## [Exercise prompt]
All lines from the one with "purchasing 2" onward, through the last line of the records below, are to be retyped word for word.

## [Stored data entries]
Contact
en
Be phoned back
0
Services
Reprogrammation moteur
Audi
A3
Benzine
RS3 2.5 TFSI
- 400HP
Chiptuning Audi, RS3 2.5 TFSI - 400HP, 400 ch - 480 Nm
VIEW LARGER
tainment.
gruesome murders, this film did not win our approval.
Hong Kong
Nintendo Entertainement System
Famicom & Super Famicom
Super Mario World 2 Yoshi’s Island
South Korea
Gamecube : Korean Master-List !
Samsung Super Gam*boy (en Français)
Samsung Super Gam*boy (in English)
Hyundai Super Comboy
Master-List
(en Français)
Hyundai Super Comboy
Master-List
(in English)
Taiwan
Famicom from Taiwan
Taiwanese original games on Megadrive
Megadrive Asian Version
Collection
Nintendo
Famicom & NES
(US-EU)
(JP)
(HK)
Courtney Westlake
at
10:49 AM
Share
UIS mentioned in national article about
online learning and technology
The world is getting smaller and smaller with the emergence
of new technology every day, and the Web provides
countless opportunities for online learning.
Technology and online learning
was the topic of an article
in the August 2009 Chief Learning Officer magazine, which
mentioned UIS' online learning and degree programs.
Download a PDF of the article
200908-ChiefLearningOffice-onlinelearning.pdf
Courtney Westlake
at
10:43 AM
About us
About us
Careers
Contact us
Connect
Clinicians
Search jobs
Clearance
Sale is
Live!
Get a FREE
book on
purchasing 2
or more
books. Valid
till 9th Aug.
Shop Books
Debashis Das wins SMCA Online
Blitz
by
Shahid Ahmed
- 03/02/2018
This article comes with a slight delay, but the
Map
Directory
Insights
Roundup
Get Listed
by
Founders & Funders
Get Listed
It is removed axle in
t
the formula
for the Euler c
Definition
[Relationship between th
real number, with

## [Task solution]
purchasing 2
or more
books. Valid
till 9th Aug.
Shop Books
Debashis Das wins SMCA Online
Blitz
by
Shahid Ahmed
- 03/02/2018
This article comes with a slight delay, but the
Map
Directory
Insights
Roundup
Get Listed
by
Founders & Funders
Get Listed
It is removed axle in
t
the formula
for the Euler c
Definition
[Relationship between th
real number, with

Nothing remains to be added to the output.